When we look at an object, our brain immediately knows how to pick it up – whether to use our palm, or just fingers, or maybe both hands! This sort of intelligence is what is lacking in current robotic systems. CynLr, a Bengaluru-based robotics deep-tech startup founded in 2019, is now solving this problem using a unique approach. In an interview with EFY, Gokul NA and Nikhil Ramaswamy, co-founders of CynLr, talk about how they are working towards achieving visual object intelligence for industrial robots.
Q. CynLr stands for Cybernetics Laboratory. Could you elaborate on why it was named this?
Gokul NA: Cybernetics is a counter-thesis to typical AI and black-box ML approaches. AI is a very collective term, and there are different structures to it. We usually treat AI like it is a black box – we think that there is some monolithic block of intelligence – like our brain, which we assume is made of very similar neurons put together in a sophisticated way. If you feed inputs to this “brain”, we assume that it automatically trains to create a “template of the input” in order to give the output. When we go behind this template training, we do so with an assumption that intelligent systems or AI “know” their inputs. We assume that they are self-aware systems.
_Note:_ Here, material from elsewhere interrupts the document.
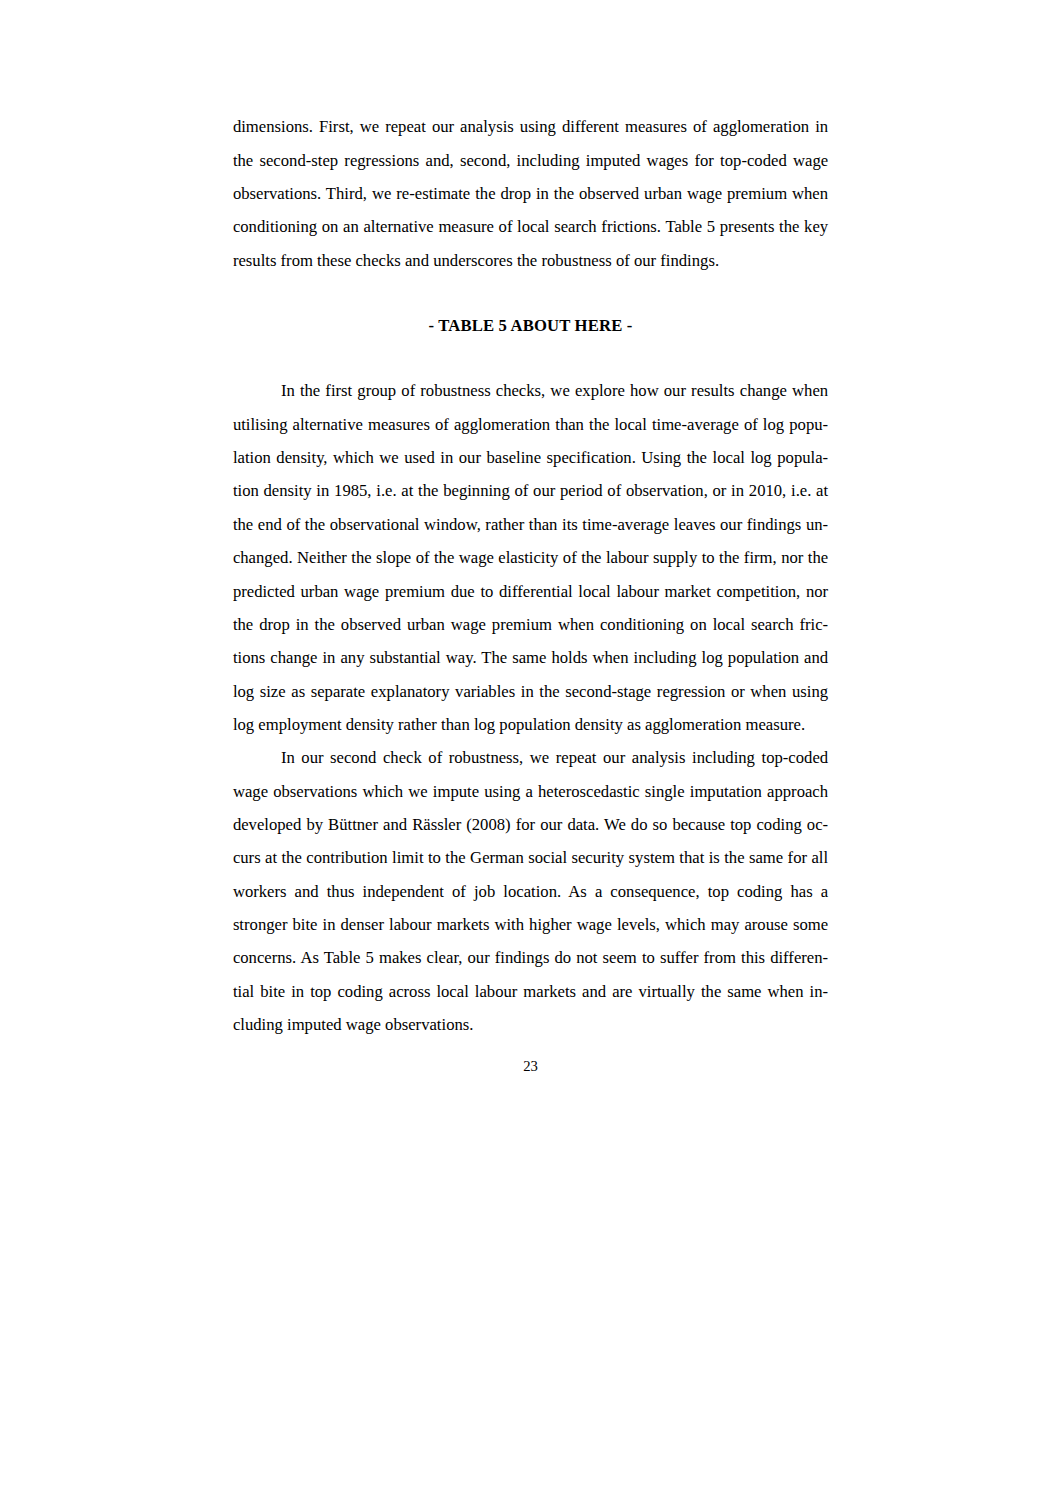dimensions. First, we repeat our analysis using different measures of agglomeration in the second-step regressions and, second, including imputed wages for top-coded wage observations. Third, we re-estimate the drop in the observed urban wage premium when conditioning on an alternative measure of local search frictions. Table 5 presents the key results from these checks and underscores the robustness of our findings.
- TABLE 5 ABOUT HERE -
In the first group of robustness checks, we explore how our results change when utilising alternative measures of agglomeration than the local time-average of log population density, which we used in our baseline specification. Using the local log population density in 1985, i.e. at the beginning of our period of observation, or in 2010, i.e. at the end of the observational window, rather than its time-average leaves our findings unchanged. Neither the slope of the wage elasticity of the labour supply to the firm, nor the predicted urban wage premium due to differential local labour market competition, nor the drop in the observed urban wage premium when conditioning on local search frictions change in any substantial way. The same holds when including log population and log size as separate explanatory variables in the second-stage regression or when using log employment density rather than log population density as agglomeration measure.
In our second check of robustness, we repeat our analysis including top-coded wage observations which we impute using a heteroscedastic single imputation approach developed by Büttner and Rässler (2008) for our data. We do so because top coding occurs at the contribution limit to the German social security system that is the same for all workers and thus independent of job location. As a consequence, top coding has a stronger bite in denser labour markets with higher wage levels, which may arouse some concerns. As Table 5 makes clear, our findings do not seem to suffer from this differential bite in top coding across local labour markets and are virtually the same when including imputed wage observations.
23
Well, there is no such “one monolithic system.” Cybernetics, in fact, precedes AI as a structure. We often confuse intelligence with the ability to perform phenomenal tasks or handle sophisticated things. However, according to the field of cybernetics, intelligence is the outcome and not the source or cause.
“Intelligence is the ability of a system to self-regulate and handle a sophisticated situation.”
Remember those enormously large and picturesque flocks of birds moving in unison like one intelligent organism, forming extremely complex patterns? Or the large schools of fish that swiftly turn together in a complex way to confuse the predators, like a single intelligent being. Not every fish or bird saw the predator. They just loosely followed the one ahead of them, and yet they ended up achieving very complex behavior.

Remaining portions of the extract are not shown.